Advancements in the clinical management of upper tract urothelial carcinoma
Published in Expert Review of Anticancer Therapy, 2019
Jacob Taylor, Xiaosong Meng, Rashed Ghandour, Vitaly Margulis
Unlike for non-muscle invasive bladder cancer, the evidence for intravesical therapy for upper tract disease is far less robust, despite the intravesical recurrence rate of up to 40% after extirpative surgery [72]. In one of the two main prospective clinical trials, O'Brien and colleagues tested single dose post-operative mitomycin C at time of catheter removal versus standard of care in 284 patients and found a 10% less bladder recurrence rate in the mitomycin C group (p = 0.055) [73]. A phase II trial using pirarubicin, another anthracycline agent, reported a bladder recurrence odds ratio of 0.28 (p = 0.023) in the instillation arm compared to standard care at 2 years following RNU [74]. This reduction was larger than in the O'Brien study and is thought to be possibly due to earlier time of instillation, 48 h vs. within 10 days.
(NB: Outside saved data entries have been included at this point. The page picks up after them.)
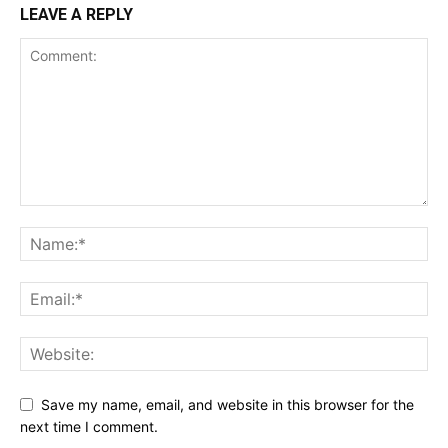
LEAVE A REPLY
Save my name, email, and website in this browser for the
next time I comment.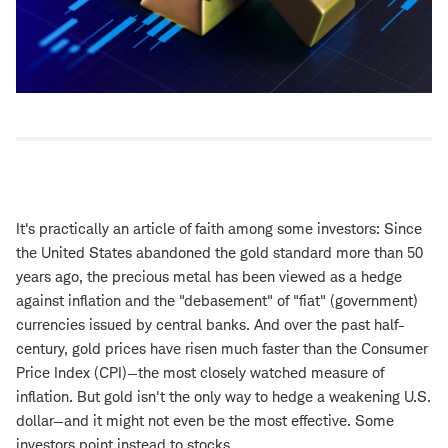
It's practically an article of faith among some investors: Since
the United States abandoned the gold standard more than 50
years ago, the precious metal has been viewed as a hedge
against inflation and the "debasement" of "fiat" (government)
currencies issued by central banks. And over the past half-
century, gold prices have risen much faster than the Consumer
Price Index (CPI)—the most closely watched measure of
inflation. But gold isn't the only way to hedge a weakening U.S.
dollar—and it might not even be the most effective. Some
investors point instead to stocks.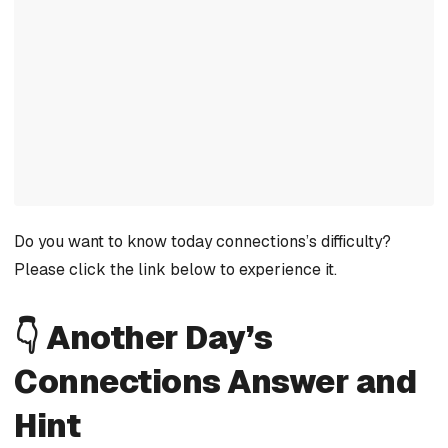
Do you want to know today connections’s difficulty?
Please click the link below to experience it.
👇 Another Day’s
Connections Answer and
Hint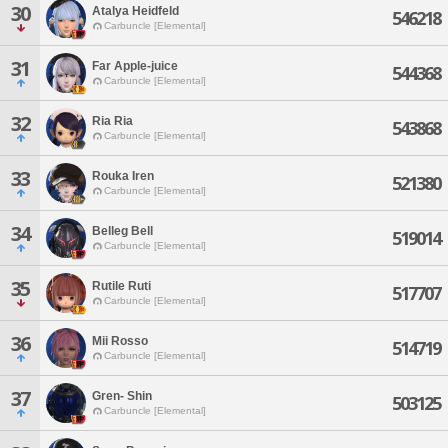
30
Atalya Heidfeld
546218
Carbuncle [Elemental]
31
Far Apple-juice
544368
Carbuncle [Elemental]
32
Ria Ria
543868
Carbuncle [Elemental]
33
Rouka Iren
521380
Carbuncle [Elemental]
34
Belleg Bell
519014
Carbuncle [Elemental]
35
Rutile Ruti
517707
Carbuncle [Elemental]
36
Mii Rosso
514719
Carbuncle [Elemental]
37
Gren- Shin
503125
Carbuncle [Elemental]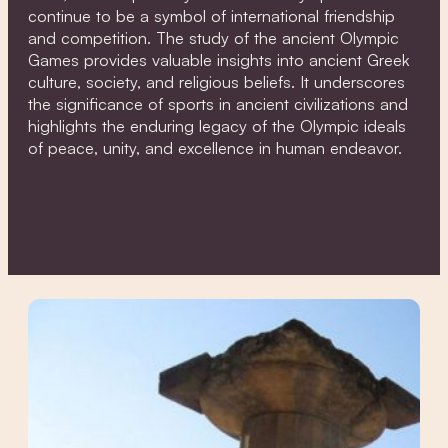
continue to be a symbol of international friendship
and competition. The study of the ancient Olympic
Games provides valuable insights into ancient Greek
culture, society, and religious beliefs. It underscores
the significance of sports in ancient civilizations and
highlights the enduring legacy of the Olympic ideals
of peace, unity, and excellence in human endeavor.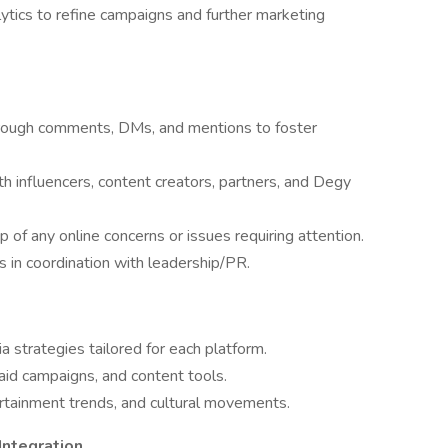
ics to refine campaigns and further marketing
rough comments, DMs, and mentions to foster
h influencers, content creators, partners, and Degy
 of any online concerns or issues requiring attention.
os in coordination with leadership/PR.
 strategies tailored for each platform.
id campaigns, and content tools.
rtainment trends, and cultural movements.
Integration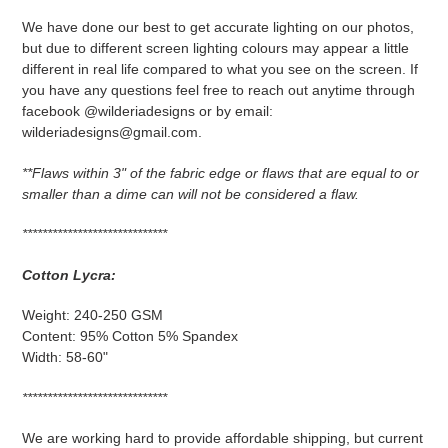
We have done our best to get accurate lighting on our photos,
but due to different screen lighting colours may appear a little
different in real life compared to what you see on the screen. If
you have any questions feel free to reach out anytime through
facebook @wilderiadesigns or by email:
wilderiadesigns@gmail.com.
**F
laws within 3" of the fabric edge or flaws that are equal to or
smaller than a dime can will not be considered a flaw.
*****************************
Cotton Lycra:
Weight: 240-250 GSM
Content: 95% Cotton 5% Spandex
Width: 58-60"
*****************************
We are working hard to provide affordable shipping, but current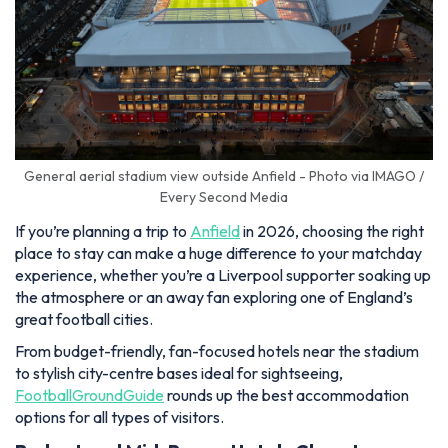
General aerial stadium view outside Anfield - Photo via IMAGO /
Every Second Media
If you’re planning a trip to
Anfield
in 2026, choosing the right
place to stay can make a huge difference to your matchday
experience, whether you’re a Liverpool supporter soaking up
the atmosphere or an away fan exploring one of England’s
great football cities.
From budget-friendly, fan-focused hotels near the stadium
to stylish city-centre bases ideal for sightseeing,
FootballGroundGuide
rounds up the best accommodation
options for all types of visitors.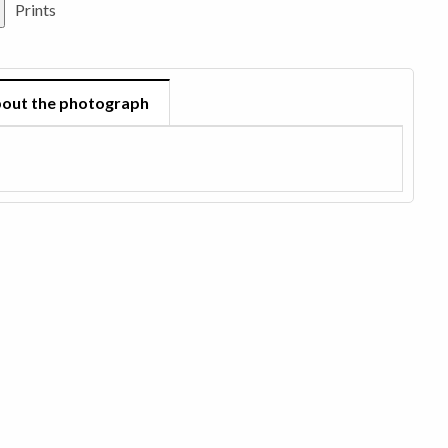
Prints
out the photograph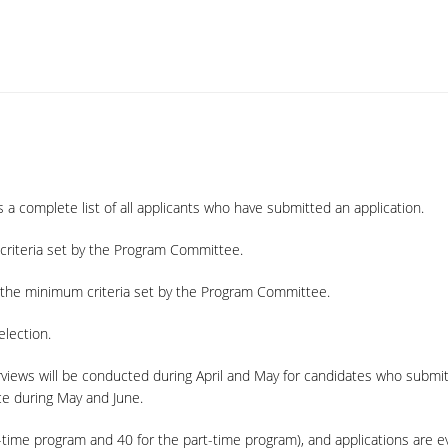
 a complete list of all applicants who have submitted an application.
criteria set by the Program Committee.
t the minimum criteria set by the Program Committee.
election.
rviews will be conducted during April and May for candidates who submi
ace during May and June.
ll-time program and 40 for the part-time program), and applications are ev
In light of these early studies, the REBACARE phase II trial evaluating instillation of mitomycin 3 h prior to surgery is recruiting with planned completion in 2021 [75]. Additionally, a larger phase III of pirarubicin within 24 h after surgery is also underway to evaluate recurrence-free survival with a target sample size of 310 patients [76]. Additionally, while trials are in progress to examine the efficacy of intravesical gemcitabine instillation after radical nephroureterectomy to prevent bladder recurrence (NCT03062059), the positive data from the SWOG S0337 trial on intravesical gemcitabine on the prevention of bladder cancer recurrence after transurethral resection of bladder tumor is certainly encouraging, especially given the cheaper cost and less local toxic effects seen with intravesical gemcitabine, which had an adverse event profile similar to placebo [77]. While more level I evidence is necessary, it is clear that peri-operative intravesical therapy is effective in decreasing bladder recurrence.